Copy each record exactly and skip its pictures.

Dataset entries
········

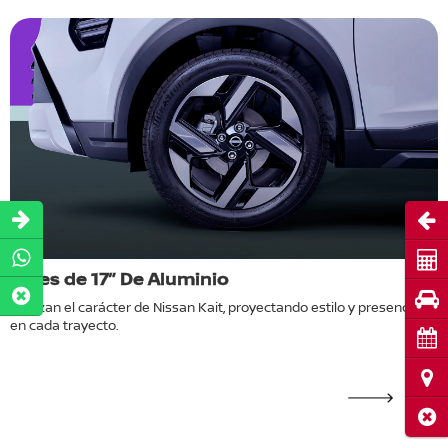
Abri
Cot
Rines de 17” De Aluminio
F
(
Pru
Realzan el carácter de Nissan Kait, proyectando estilo y presencia
en cada trayecto.
o
H
Cita
m
Ubi
Cerr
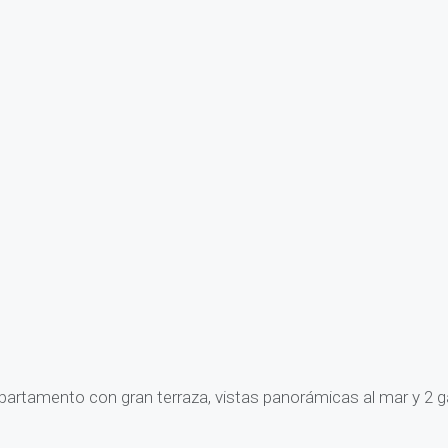
artamento con gran terraza, vistas panorámicas al mar y 2 ga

········

Solution for this task:
Abri
Cot
Rines de 17” De Aluminio
F
(
Pru
Realzan el carácter de Nissan Kait, proyectando estilo y presencia
en cada trayecto.
o
H
Cita
m
Ubi
Cerr
artamento con gran terraza, vistas panorámicas al mar y 2 ga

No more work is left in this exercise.